• Problèmes à résoudre:
a - Résumez l'extrait présenté en deux phrases.
b - Renvoyez tel quel le passage de l'extrait présenté commençant par « Ce billet est » et se poursuivant jusqu'à « un précédent article. ».

Ce billet est à l’état « brouillon » depuis bien trop longtemps maintenant, donc je me prends par la main en ce 8 mai, jour de célébrations, pour le finaliser. La raison de cette procrastination est simple : il est pour moi particulièrement difficile d’écrire sur les personnes que j’ai connues. Jusque là je n’avais jamais tenté l’exercice, me contentant d’écrire sur les générations précédentes. Mais voilà : cet article va être consacré à mon Pépé, Christophe GOMES, et en particulier à la première moitié de sa vie.
Sa naissance au Portugal et ses premières années en France
Mon grand-père est né à Sobral de Mortágua (district de Viseu) au Portugal, le 9 mai 1919, il y a 100 ans (presque exactement). Il est fils d’Albano et de Maria da Encarnação, que j’ai déjà eu l’occasion d’évoquer dans un précédent article.

• Données d'entrée:
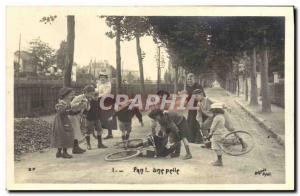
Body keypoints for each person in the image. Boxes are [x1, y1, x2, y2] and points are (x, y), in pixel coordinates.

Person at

• Solutions ci-dessous:
a - Ce billet, longtemps resté à l'état de brouillon parce qu'il est difficile d'écrire sur des personnes que l'on a connues, est consacré au grand-père de la personne qui écrit, Christophe GOMES, et surtout à la première moitié de sa vie. Il est né le 9 mai 1919 à Sobral de Mortágua, dans le district de Viseu au Portugal, fils d'Albano et de Maria da Encarnação.

b -
Ce billet est à l’état « brouillon » depuis bien trop longtemps maintenant, donc je me prends par la main en ce 8 mai, jour de célébrations, pour le finaliser. La raison de cette procrastination est simple : il est pour moi particulièrement difficile d’écrire sur les personnes que j’ai connues. Jusque là je n’avais jamais tenté l’exercice, me contentant d’écrire sur les générations précédentes. Mais voilà : cet article va être consacré à mon Pépé, Christophe GOMES, et en particulier à la première moitié de sa vie.
Sa naissance au Portugal et ses premières années en France
Mon grand-père est né à Sobral de Mortágua (district de Viseu) au Portugal, le 9 mai 1919, il y a 100 ans (presque exactement). Il est fils d’Albano et de Maria da Encarnação, que j’ai déjà eu l’occasion d’évoquer dans un précédent article.